Initially, Teri McClerklin thought she would go for a Ph.D. in engineering but realized research wasn't the life she wanted. Her experience working in Israel helped her recognize that science and law dovetailed in interesting ways and that intellectual property could become a satisfying career.
I definitely don't think I could have gone straight from undergrad to law school. I needed that time off to breathe and figure out what I wanted to do. I think I'm more focused in law school because of it. I only applied to the Chicago schools and got in everywhere, but Chicago-Kent wasn't just about parading stats and numbers. They were really interested in the quality of the person who was applying. The camaraderie in classes was a huge thing for me. I had heard horror stories about how cut-throat and competitive law students could be, but I had the exact opposite experience.
My faculty adviser, Professor Sarah Harding, has gone a long way in giving me great advice. Every time I sit down and talk to her about my goals, she has a ton of ideas about how I can get to where I'm trying to go.

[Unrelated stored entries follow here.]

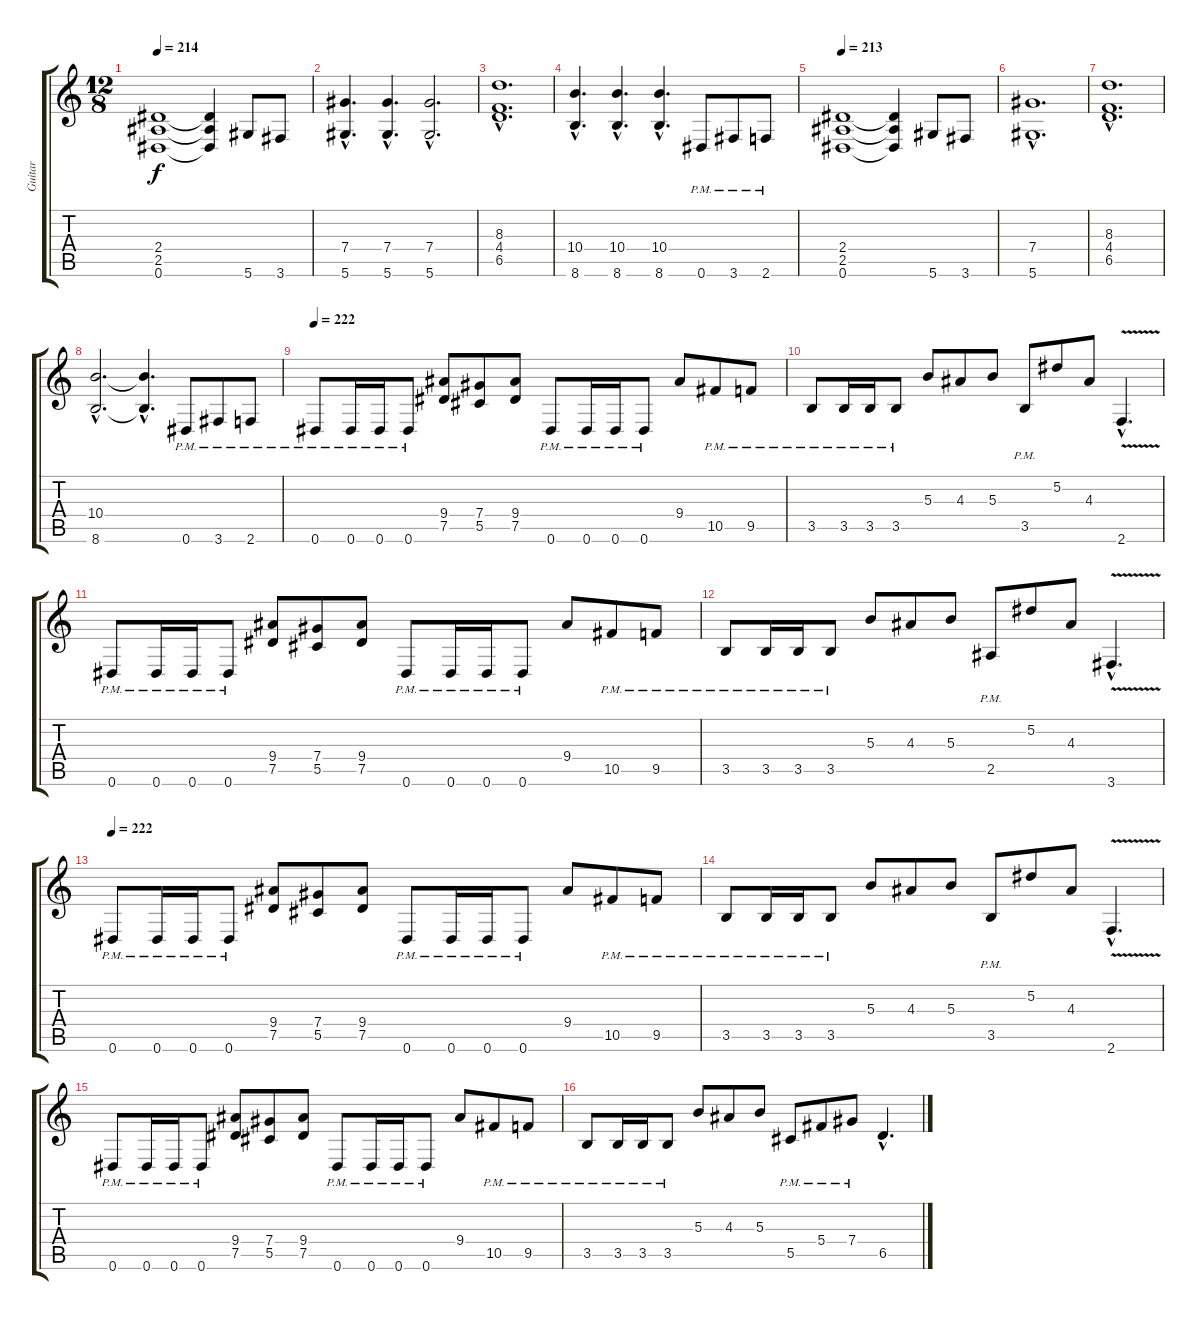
\track ("Guitar" "Guitar") {instrument overdrivenguitar}
\staff {score tabs}
\tuning (Eb4 Bb3 Gb3 Db3 Ab2 Eb2) {hide}
\ts (12 8)
\tempo 214
\clef g2
\ks c
(2.4 2.5 0.6).1{dy f} (2.4{t} 2.5{t} 0.6{t}).4 5.6.8 3.6.8 |
(7.4{hac} 5.6{hac}).4{d} (7.4{hac} 5.6{hac}).4{d} (7.4{hac} 5.6{hac}).2{d} |
(8.3{hac} 4.4{hac} 6.5{hac}).1{d} |
(10.4{hac} 8.6{hac}).4{d} (10.4{hac} 8.6{hac}).4{d} (10.4{hac} 8.6{hac}).4{d} 0.6{pm}.8 3.6{pm}.8 2.6{pm}.8 |
\tempo 213
(2.4 2.5 0.6).1 (2.4{t} 2.5{t} 0.6{t}).4 5.6.8 3.6.8 |
(7.4{hac} 5.6{hac}).1{d} |
(8.3{hac} 4.4{hac} 6.5{hac}).1{d} |
(10.4{hac} 8.6{hac}).2{d} (10.4{hac t} 8.6{hac t}).4{d} 0.6{pm}.8 3.6{pm}.8 2.6{pm}.8 |
\tempo 222
0.6{pm}.8 0.6{pm}.16 0.6{pm}.16 0.6{pm}.8 (9.4 7.5).8 (7.4 5.5).8 (9.4 7.5).8 0.6{pm}.8 0.6{pm}.16 0.6{pm}.16 0.6{pm}.8 9.4.8 10.5{pm}.8 9.5{pm}.8 |
3.5{pm}.8 3.5{pm}.16 3.5{pm}.16 3.5{pm}.8 5.3.8 4.3.8 5.3.8 3.5{pm}.8 5.2.8 4.3.8 2.6{v hac}.4{d} |
0.6{pm}.8 0.6{pm}.16 0.6{pm}.16 0.6{pm}.8 (9.4 7.5).8 (7.4 5.5).8 (9.4 7.5).8 0.6{pm}.8 0.6{pm}.16 0.6{pm}.16 0.6{pm}.8 9.4.8 10.5{pm}.8 9.5{pm}.8 |
3.5{pm}.8 3.5{pm}.16 3.5{pm}.16 3.5{pm}.8 5.3.8 4.3.8 5.3.8 2.5{pm}.8 5.2.8 4.3.8 3.6{v hac}.4{d} |
\tempo 222
0.6{pm}.8 0.6{pm}.16 0.6{pm}.16 0.6{pm}.8 (9.4 7.5).8 (7.4 5.5).8 (9.4 7.5).8 0.6{pm}.8 0.6{pm}.16 0.6{pm}.16 0.6{pm}.8 9.4.8 10.5{pm}.8 9.5{pm}.8 |
3.5{pm}.8 3.5{pm}.16 3.5{pm}.16 3.5{pm}.8 5.3.8 4.3.8 5.3.8 3.5{pm}.8 5.2.8 4.3.8 2.6{v hac}.4{d} |
0.6{pm}.8 0.6{pm}.16 0.6{pm}.16 0.6{pm}.8 (9.4 7.5).8 (7.4 5.5).8 (9.4 7.5).8 0.6{pm}.8 0.6{pm}.16 0.6{pm}.16 0.6{pm}.8 9.4.8 10.5{pm}.8 9.5{pm}.8 |
3.5{pm}.8 3.5{pm}.16 3.5{pm}.16 3.5{pm}.8 5.3.8 4.3.8 5.3.8 5.5{pm}.8 5.4{pm}.8 7.4{pm}.8 6.5{hac}.4{d}
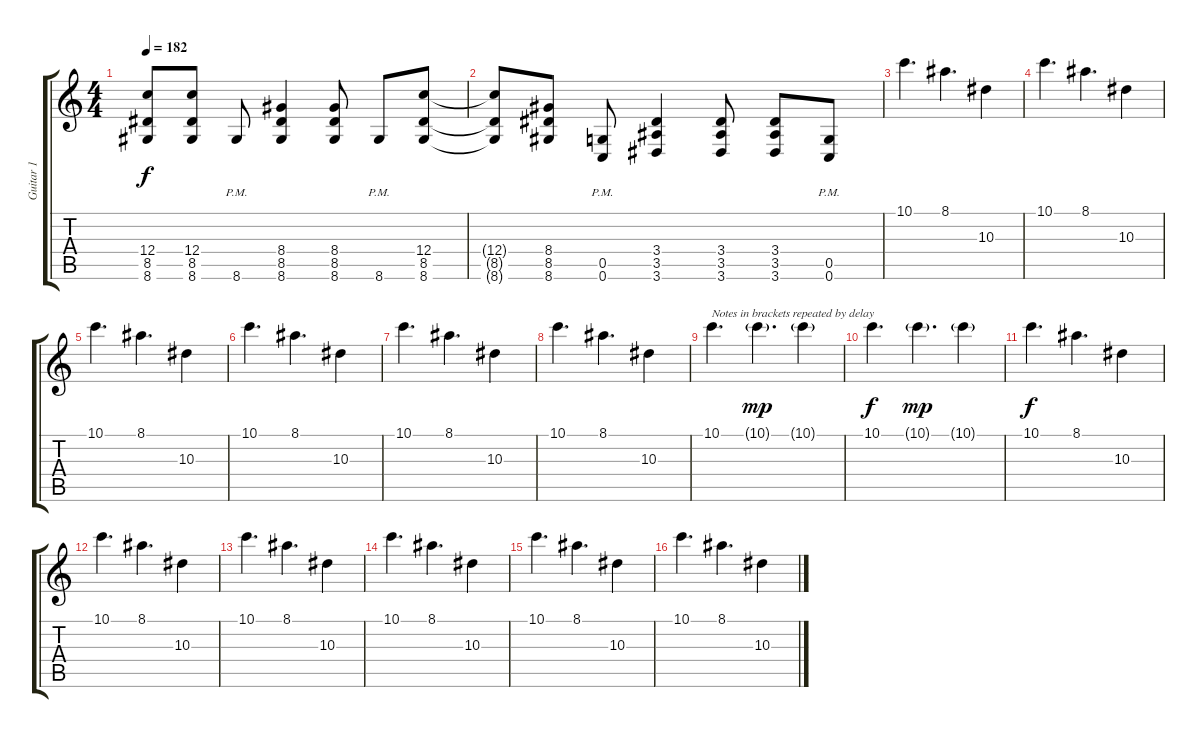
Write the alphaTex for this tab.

\track ("Guitar 1" "Guitar 1") {instrument overdrivenguitar}
\staff {score tabs}
\tuning (D4 A3 F3 C3 G2 C2) {hide}
\ts (4 4)
\tempo 182
\clef g2
\ks c
(12.4{t} 8.5{t} 8.6{t}).8{dy f} (12.4 8.5 8.6).8 8.6{pm}.8 (8.4 8.5 8.6).4 (8.4 8.5 8.6).8 8.6{pm}.8 (12.4 8.5 8.6).8 |
(12.4{t} 8.5{t} 8.6{t}).8 (8.4 8.5 8.6).8 (0.5{pm} 0.6{pm}).8 (3.4 3.5 3.6).4 (3.4 3.5 3.6).8 (3.4 3.5 3.6).8 (0.5{pm} 0.6{pm}).8 |
10.1.4{d} 8.1.4{d} 10.3.4 |
10.1.4{d} 8.1.4{d} 10.3.4 |
10.1.4{d} 8.1.4{d} 10.3.4 |
10.1.4{d} 8.1.4{d} 10.3.4 |
10.1.4{d} 8.1.4{d} 10.3.4 |
10.1.4{d} 8.1.4{d} 10.3.4 |
10.1.4{d txt "Notes in brackets repeated by delay"} 10.1{g}.4{d dy mp} 10.1{g}.4 |
10.1.4{d dy f} 10.1{g}.4{d dy mp} 10.1{g}.4 |
10.1.4{d dy f} 8.1.4{d} 10.3.4 |
10.1.4{d} 8.1.4{d} 10.3.4 |
10.1.4{d} 8.1.4{d} 10.3.4 |
10.1.4{d} 8.1.4{d} 10.3.4 |
10.1.4{d} 8.1.4{d} 10.3.4 |
10.1.4{d} 8.1.4{d} 10.3.4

In engineering, I was learning mathematical equations and scientific theories. Law basically uses day-to-day language to express something in the legal realm. It's a different way of looking at things. I was fortunate to get an associate position last summer, and I was equally fortunate to get another for the upcoming summer. Both are large firms with IP practices. I'm very happy in the field of IP law. I don't know where life's going to take me, but for the foreseeable future, IP is my career.